Re: [PATCH 3/5] commit: replace the raw buffer with strbuf in read_graft_line

Jeff King <peff@xxxxxxxx> · Thu, 17 Aug 2017 01:55:16 -0400

On Wed, Aug 16, 2017 at 10:59:02PM +0000, brian m. carlson wrote:

> On Wed, Aug 16, 2017 at 02:24:27PM +0200, Patryk Obara wrote:
> > On Tue, Aug 15, 2017 at 7:02 PM, Stefan Beller <sbeller@xxxxxxxxxx> wrote:
> > >>         const int entry_size = GIT_SHA1_HEXSZ + 1;
> > >
> > > outside the scope of this patch:
> > > Is GIT_SHA1_HEXSZ or GIT_MAX_HEXSZ the right call here?
> > 
> > I think neither one. In my opinion, this code should not be so closely
> > coupled to hash parsing code - it should be tasked with parsing
> > whitespace separated list of commit ids without relying on specific
> > commit id length or format.
> 
> What I had intended, although maybe I have not explained this well, was
> that we would have one binary that set up hash functionality as part of
> early setup.  GIT_SHA1_RAWSZ and GIT_SHA1_HEXSZ would turn into
> something like current_hash->rawsz and current_hash->hexsz at that
> point.  The reason I introduced the GIT_MAX constants was to allocate
> memory suitable for whatever hash we picked.
> 
> However, this is only what I had considered for design, and others might
> have different views going forward.  I have, however, based my patches
> on that assumption, and responded to others' comments with those
> statements.

What you wrote here matches my understanding of the general plan. IOW,
we'd expect to "waste" 12 bytes when dealing with a 160-bit sha1 in a
Git binary that's aware of 256-bit hashes. But that seems like a small
price to pay to be able to continue using automatic allocations, versus
rewriting each site to call xmalloc(current_hash->rawsz).

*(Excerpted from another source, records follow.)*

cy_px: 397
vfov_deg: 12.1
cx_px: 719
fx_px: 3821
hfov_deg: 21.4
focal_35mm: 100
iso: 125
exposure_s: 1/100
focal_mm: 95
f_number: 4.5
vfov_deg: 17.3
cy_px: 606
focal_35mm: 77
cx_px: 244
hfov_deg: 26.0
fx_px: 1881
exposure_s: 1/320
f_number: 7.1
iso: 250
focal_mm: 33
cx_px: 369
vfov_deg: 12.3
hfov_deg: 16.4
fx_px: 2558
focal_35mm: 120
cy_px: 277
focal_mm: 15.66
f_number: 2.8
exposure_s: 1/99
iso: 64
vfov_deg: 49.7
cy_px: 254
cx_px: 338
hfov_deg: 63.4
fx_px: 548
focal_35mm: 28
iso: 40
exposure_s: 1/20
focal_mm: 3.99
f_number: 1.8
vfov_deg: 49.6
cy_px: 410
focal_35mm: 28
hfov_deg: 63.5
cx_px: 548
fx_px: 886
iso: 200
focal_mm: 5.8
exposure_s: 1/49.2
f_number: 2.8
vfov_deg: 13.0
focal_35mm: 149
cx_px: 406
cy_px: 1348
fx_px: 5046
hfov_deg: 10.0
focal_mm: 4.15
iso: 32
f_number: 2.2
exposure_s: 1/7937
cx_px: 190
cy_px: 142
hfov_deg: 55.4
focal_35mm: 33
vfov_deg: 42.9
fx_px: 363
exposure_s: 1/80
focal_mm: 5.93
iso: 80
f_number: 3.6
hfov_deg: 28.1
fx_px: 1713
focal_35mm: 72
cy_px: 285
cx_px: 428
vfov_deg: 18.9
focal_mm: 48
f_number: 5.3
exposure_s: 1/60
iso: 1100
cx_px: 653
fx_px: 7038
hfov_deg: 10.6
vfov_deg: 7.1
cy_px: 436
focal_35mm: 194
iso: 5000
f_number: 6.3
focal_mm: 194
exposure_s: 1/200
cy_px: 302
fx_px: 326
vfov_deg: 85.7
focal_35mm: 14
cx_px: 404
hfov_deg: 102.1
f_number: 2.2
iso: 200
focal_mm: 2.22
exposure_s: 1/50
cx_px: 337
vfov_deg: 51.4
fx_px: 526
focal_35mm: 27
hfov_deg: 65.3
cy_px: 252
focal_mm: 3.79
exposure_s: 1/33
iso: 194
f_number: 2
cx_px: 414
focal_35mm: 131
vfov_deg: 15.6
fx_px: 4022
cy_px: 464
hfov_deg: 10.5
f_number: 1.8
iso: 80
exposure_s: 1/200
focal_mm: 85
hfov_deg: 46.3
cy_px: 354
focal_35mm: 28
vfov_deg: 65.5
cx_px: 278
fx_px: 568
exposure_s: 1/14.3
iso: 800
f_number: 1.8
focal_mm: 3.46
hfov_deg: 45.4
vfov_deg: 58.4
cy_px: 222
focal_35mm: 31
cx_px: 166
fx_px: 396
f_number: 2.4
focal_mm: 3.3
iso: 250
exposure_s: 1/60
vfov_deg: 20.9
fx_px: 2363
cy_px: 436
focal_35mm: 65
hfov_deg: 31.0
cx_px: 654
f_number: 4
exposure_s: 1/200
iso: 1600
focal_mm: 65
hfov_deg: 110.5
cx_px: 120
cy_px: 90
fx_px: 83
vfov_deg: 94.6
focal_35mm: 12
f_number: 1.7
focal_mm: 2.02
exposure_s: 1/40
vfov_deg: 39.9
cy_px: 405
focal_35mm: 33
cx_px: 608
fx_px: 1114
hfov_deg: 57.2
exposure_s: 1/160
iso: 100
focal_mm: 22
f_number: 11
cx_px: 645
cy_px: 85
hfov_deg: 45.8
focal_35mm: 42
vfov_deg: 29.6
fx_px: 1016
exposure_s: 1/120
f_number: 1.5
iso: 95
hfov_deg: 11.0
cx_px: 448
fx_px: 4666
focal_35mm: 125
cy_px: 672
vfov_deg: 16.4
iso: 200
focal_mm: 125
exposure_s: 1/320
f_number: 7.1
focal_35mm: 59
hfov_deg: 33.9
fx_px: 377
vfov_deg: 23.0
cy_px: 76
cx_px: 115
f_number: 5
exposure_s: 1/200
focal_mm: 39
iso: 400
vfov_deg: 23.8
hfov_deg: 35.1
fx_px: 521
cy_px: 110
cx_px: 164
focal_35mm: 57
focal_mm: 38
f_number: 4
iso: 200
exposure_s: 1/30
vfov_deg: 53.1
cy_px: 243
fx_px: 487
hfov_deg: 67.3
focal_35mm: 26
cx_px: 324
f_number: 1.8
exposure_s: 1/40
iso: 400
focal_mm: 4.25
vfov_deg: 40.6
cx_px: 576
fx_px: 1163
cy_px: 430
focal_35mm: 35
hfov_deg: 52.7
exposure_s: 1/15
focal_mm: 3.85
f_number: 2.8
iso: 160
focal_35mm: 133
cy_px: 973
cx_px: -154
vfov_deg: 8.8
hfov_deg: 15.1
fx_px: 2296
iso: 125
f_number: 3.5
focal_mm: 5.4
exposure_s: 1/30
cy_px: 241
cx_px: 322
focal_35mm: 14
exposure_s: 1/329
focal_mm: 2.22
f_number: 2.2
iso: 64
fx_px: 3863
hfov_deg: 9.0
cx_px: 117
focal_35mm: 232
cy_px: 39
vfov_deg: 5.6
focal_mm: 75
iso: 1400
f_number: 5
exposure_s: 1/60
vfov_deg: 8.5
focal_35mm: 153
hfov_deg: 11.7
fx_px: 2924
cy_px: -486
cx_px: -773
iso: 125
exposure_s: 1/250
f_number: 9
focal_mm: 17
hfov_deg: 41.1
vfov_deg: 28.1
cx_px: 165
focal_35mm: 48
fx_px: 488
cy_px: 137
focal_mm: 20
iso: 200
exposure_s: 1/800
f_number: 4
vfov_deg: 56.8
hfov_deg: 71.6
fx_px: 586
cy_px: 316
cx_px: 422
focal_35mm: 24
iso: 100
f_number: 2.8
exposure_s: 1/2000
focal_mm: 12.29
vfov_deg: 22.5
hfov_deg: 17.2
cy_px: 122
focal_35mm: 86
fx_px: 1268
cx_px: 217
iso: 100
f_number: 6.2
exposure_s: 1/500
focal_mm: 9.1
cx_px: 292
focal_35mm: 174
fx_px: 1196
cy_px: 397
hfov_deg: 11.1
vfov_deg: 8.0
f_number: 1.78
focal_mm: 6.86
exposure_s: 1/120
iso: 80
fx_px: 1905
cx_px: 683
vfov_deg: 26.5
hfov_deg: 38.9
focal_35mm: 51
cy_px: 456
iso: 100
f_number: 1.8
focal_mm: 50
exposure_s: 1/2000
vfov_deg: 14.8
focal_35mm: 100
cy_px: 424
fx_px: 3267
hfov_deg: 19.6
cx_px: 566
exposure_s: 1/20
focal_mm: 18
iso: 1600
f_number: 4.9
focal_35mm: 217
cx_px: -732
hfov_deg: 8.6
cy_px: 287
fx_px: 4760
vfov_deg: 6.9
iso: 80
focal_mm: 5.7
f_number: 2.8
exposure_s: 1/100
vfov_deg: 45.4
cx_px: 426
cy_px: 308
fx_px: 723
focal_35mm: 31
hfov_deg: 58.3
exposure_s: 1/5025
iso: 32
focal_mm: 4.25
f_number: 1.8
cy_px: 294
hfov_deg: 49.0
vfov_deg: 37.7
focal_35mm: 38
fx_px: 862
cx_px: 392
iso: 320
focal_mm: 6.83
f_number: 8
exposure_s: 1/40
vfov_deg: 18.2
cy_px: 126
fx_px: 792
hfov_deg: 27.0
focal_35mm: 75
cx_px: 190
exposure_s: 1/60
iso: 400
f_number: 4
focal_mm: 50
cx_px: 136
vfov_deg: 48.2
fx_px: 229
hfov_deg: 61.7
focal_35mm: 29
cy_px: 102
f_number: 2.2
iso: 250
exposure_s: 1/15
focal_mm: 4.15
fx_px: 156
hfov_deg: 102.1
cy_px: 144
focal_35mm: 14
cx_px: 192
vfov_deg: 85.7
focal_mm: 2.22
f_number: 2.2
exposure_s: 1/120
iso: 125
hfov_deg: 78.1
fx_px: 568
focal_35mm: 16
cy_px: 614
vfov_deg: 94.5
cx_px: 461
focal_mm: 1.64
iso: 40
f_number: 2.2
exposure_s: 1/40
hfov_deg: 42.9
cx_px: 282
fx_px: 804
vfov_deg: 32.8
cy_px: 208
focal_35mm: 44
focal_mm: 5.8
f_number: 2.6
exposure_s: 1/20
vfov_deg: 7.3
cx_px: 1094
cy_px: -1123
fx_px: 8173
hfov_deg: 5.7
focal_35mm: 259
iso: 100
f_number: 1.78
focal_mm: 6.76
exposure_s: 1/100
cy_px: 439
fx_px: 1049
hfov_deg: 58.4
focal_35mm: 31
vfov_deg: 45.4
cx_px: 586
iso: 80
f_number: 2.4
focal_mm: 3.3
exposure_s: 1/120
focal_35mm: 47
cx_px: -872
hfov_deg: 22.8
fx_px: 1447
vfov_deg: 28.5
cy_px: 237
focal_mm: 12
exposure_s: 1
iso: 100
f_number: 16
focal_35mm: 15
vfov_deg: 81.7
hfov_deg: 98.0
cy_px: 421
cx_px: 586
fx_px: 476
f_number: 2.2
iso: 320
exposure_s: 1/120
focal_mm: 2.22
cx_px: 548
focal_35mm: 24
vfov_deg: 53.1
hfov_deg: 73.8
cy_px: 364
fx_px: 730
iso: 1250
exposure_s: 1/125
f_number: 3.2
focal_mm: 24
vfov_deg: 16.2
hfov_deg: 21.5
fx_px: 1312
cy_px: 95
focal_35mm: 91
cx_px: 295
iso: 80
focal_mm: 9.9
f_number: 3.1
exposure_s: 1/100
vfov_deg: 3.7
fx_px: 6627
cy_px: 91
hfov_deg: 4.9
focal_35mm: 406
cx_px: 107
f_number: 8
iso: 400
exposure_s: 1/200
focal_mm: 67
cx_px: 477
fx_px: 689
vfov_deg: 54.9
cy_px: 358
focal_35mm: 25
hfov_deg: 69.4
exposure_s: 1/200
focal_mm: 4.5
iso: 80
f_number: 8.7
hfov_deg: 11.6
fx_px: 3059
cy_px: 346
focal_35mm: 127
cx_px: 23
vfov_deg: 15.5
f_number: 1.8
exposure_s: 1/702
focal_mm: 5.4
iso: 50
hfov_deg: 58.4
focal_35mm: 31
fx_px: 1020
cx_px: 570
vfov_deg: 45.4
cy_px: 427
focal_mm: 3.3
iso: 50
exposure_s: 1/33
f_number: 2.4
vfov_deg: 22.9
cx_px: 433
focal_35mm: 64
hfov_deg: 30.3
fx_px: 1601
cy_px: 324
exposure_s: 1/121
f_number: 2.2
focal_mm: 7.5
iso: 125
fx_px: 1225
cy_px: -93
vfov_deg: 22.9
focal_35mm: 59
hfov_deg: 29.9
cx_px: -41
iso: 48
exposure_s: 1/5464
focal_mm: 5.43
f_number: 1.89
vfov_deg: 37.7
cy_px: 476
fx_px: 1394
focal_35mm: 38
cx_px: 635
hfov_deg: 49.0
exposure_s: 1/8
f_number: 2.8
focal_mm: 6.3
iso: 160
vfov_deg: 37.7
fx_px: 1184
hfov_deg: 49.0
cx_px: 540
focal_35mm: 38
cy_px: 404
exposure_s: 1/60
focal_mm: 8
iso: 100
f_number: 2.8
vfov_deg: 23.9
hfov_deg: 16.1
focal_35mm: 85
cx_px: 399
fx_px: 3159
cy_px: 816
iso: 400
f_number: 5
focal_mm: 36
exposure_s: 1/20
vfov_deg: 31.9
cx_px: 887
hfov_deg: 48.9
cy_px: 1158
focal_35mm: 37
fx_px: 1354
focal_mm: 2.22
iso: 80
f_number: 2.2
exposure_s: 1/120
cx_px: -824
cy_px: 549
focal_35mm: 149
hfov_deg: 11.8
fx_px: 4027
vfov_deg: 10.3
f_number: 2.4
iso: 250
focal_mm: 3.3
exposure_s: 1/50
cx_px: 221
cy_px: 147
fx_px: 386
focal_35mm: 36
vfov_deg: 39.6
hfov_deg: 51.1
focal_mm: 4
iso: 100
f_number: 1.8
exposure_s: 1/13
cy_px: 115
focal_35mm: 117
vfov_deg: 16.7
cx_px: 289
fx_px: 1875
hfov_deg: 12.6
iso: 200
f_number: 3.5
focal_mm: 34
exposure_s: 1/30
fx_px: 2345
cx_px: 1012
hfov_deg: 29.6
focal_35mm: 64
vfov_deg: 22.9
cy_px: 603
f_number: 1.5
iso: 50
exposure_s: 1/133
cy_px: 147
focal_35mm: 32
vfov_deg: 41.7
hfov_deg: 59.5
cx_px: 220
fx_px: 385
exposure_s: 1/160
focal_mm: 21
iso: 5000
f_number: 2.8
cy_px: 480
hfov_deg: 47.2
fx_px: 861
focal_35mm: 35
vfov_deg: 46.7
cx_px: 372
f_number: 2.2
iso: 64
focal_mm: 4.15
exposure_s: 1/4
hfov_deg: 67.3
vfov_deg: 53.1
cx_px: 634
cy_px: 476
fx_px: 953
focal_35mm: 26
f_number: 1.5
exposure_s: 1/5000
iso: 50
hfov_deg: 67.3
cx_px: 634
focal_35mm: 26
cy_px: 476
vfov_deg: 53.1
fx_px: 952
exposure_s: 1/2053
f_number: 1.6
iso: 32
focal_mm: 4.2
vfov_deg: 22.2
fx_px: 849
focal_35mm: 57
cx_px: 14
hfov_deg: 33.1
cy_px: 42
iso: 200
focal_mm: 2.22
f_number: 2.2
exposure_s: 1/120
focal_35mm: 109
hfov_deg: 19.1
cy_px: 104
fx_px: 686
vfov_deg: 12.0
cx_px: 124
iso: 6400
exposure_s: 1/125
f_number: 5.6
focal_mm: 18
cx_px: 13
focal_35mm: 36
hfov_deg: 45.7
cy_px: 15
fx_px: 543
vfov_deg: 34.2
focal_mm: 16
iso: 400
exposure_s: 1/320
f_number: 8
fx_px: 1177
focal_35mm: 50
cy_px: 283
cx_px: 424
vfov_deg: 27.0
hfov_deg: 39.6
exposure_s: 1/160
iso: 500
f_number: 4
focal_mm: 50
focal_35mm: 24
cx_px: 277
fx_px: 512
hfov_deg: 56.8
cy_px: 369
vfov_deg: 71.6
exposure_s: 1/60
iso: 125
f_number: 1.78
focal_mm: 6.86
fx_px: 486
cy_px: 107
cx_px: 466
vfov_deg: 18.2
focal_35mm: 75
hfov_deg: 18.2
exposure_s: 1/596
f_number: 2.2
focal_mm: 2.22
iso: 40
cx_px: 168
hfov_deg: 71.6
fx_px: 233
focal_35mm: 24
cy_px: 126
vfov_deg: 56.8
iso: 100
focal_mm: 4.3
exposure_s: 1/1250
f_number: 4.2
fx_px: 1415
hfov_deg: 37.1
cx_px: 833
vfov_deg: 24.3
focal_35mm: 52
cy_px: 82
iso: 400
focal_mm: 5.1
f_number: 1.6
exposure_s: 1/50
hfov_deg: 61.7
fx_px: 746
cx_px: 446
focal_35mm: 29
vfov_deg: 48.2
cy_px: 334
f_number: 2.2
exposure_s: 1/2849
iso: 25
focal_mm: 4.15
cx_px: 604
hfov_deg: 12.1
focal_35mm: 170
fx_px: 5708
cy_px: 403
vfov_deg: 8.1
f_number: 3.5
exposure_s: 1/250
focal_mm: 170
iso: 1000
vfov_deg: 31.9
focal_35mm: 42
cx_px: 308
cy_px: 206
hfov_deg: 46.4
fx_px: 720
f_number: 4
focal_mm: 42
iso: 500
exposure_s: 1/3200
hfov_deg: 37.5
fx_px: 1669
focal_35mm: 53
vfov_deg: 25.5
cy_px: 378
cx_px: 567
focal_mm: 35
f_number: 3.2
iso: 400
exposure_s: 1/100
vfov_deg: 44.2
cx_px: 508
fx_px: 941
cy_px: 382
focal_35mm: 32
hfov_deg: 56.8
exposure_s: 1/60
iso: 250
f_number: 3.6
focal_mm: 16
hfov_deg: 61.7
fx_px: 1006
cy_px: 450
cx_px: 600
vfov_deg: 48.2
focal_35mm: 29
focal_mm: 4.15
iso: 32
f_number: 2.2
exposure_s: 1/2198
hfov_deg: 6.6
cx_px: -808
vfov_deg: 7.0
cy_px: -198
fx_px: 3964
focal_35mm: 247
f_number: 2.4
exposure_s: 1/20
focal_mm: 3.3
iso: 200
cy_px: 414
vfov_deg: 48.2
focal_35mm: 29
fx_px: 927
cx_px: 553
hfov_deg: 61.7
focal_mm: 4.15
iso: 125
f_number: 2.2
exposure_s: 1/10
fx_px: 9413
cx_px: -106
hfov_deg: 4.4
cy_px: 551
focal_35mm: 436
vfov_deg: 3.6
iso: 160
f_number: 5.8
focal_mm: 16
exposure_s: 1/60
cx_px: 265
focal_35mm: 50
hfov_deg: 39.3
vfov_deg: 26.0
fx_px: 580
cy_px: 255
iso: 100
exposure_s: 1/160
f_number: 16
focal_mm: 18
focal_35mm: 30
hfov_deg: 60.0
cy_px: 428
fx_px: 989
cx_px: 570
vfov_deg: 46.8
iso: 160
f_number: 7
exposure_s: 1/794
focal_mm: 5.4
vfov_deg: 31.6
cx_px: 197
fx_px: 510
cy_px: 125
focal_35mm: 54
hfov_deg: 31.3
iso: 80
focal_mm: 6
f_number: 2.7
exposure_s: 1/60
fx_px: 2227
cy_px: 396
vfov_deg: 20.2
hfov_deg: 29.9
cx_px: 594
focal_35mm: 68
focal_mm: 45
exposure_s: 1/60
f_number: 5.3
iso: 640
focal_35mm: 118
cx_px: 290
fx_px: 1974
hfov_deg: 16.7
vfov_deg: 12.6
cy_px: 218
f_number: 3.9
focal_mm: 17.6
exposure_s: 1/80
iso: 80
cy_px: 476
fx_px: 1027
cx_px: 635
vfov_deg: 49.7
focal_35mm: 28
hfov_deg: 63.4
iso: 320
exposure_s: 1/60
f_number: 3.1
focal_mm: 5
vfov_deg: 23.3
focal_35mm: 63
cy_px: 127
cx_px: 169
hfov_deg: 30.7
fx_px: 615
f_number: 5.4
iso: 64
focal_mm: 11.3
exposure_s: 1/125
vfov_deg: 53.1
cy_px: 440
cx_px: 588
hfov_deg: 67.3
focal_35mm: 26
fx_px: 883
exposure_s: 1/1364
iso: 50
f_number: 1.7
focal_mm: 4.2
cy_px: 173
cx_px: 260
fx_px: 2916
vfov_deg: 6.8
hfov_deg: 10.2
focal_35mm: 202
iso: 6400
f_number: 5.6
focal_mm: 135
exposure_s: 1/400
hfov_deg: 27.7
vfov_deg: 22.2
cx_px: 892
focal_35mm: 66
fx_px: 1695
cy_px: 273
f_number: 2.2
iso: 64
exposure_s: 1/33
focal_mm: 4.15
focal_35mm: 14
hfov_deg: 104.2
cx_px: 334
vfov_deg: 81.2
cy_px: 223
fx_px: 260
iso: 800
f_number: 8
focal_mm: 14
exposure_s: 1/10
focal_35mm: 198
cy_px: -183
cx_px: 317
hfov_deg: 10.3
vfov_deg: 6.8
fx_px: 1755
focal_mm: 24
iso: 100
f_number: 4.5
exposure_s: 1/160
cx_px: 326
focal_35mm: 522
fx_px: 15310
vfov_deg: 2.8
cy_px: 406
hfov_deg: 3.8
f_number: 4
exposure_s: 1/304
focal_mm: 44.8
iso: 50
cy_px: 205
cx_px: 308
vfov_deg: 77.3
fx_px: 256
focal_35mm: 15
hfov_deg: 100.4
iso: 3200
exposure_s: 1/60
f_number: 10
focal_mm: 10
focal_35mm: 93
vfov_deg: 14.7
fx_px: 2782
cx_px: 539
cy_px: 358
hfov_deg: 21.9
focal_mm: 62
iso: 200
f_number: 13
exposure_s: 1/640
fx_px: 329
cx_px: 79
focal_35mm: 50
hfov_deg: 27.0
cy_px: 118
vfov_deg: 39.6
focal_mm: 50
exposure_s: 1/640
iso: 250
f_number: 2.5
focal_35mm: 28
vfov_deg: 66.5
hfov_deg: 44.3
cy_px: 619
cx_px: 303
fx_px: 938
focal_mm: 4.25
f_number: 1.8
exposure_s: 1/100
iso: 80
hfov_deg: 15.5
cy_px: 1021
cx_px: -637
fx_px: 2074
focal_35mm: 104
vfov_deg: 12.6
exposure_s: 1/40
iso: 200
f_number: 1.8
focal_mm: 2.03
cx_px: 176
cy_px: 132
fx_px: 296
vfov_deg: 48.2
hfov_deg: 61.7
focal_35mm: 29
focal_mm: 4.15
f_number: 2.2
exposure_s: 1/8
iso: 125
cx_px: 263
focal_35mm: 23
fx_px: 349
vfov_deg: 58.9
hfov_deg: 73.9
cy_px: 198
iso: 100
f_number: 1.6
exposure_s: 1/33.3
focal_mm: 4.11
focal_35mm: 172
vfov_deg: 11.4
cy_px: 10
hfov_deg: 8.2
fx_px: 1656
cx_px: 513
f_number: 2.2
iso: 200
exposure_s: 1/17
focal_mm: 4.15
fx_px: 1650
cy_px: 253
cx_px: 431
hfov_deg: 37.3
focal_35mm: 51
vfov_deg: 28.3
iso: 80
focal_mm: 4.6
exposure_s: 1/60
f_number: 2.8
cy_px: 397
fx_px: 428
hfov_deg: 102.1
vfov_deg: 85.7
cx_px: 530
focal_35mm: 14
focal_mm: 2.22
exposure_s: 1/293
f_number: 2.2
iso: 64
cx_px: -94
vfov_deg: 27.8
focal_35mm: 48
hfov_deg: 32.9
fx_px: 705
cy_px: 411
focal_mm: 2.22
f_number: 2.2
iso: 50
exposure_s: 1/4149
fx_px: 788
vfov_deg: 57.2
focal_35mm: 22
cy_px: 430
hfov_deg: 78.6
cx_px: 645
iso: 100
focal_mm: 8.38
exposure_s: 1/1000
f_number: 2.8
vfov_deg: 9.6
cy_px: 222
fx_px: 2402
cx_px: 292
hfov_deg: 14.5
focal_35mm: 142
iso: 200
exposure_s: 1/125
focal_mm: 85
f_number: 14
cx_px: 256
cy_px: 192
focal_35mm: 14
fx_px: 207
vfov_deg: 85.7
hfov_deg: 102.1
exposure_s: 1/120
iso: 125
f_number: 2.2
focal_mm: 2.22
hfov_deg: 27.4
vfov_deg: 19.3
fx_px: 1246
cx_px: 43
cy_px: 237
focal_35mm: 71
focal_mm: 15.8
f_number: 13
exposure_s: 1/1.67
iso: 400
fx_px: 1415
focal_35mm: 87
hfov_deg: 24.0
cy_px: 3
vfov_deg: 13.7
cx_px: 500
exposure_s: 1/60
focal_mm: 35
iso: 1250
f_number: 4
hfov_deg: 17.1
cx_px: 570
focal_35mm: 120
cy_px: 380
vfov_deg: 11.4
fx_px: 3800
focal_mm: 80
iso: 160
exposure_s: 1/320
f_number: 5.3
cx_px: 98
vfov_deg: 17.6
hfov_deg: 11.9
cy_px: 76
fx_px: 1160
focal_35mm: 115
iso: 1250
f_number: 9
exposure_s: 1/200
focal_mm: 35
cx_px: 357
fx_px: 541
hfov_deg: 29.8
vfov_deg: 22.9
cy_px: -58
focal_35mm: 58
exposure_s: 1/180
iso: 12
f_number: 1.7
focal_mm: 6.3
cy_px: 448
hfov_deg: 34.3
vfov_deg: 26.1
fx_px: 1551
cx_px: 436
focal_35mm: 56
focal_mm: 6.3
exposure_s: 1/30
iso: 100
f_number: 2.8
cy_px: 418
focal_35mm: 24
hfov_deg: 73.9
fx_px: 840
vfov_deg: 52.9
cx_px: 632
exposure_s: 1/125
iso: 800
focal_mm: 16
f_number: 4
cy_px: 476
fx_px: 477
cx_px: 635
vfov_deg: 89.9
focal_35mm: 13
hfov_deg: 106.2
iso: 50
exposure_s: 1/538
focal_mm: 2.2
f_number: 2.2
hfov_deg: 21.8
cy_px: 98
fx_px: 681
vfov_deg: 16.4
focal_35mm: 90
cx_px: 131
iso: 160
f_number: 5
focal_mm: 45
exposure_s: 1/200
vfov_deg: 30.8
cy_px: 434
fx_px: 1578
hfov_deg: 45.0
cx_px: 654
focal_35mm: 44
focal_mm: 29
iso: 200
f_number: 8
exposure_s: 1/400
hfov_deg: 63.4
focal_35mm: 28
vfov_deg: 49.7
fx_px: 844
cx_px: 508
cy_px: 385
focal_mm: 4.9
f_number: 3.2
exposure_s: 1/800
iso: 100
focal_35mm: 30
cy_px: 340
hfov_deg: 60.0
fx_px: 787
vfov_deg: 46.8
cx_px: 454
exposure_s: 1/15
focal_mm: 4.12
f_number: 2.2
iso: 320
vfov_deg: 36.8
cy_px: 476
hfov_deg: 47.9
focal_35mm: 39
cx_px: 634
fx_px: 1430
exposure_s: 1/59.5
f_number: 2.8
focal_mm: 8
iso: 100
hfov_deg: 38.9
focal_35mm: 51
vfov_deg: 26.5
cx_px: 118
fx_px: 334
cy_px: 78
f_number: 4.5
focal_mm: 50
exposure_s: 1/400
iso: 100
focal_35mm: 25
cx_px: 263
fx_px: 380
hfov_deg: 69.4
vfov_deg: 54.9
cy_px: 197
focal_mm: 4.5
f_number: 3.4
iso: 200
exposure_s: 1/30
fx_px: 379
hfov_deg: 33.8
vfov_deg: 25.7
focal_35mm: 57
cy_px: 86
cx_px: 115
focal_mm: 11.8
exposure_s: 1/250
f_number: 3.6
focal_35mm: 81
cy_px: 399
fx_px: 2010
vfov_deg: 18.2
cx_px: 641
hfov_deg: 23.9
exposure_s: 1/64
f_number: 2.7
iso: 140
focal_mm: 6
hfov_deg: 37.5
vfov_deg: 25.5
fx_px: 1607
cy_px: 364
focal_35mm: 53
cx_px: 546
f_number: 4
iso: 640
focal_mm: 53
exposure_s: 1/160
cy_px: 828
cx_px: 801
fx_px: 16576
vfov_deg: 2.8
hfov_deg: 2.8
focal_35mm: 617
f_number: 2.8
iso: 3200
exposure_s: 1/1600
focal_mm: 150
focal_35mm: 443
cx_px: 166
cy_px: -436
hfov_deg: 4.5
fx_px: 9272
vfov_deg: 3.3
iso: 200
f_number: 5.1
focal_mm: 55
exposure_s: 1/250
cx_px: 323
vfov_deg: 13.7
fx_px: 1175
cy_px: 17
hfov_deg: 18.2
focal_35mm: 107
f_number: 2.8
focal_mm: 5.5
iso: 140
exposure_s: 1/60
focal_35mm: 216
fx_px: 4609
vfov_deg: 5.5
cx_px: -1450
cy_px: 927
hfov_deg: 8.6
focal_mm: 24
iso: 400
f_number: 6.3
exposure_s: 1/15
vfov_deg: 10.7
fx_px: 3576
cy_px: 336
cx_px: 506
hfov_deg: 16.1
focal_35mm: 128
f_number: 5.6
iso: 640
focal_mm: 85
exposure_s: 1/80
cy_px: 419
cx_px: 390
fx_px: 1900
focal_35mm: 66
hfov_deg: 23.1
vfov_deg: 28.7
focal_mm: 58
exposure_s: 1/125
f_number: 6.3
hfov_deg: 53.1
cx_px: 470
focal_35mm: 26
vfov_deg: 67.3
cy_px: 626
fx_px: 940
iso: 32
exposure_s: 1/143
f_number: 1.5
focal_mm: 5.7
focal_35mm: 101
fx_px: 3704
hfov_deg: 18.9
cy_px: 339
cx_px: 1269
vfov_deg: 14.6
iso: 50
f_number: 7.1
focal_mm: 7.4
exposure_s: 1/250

I'd expect most of the GIT_MAX constants to eventually go away in favor
of "struct object_id", but that will still be using the same "big enough
to hold any hash" size under the hood.

> I agree that ideally we should make as much of the code as possible
> ignorant of the hash size, because that will generally result in more
> robust, less brittle code.  I've noticed in this series the use of
> parse_oid_hex, and I agree that's one tool we can use to accomplish that
> goal.

Agreed. Most code should be dealing with the abstract concept of a hash
and shouldn't have to care about the size. I really like parse_oid_hex()
for that reason (and I think parsing is the main place we've found that
needs to care).

-Peff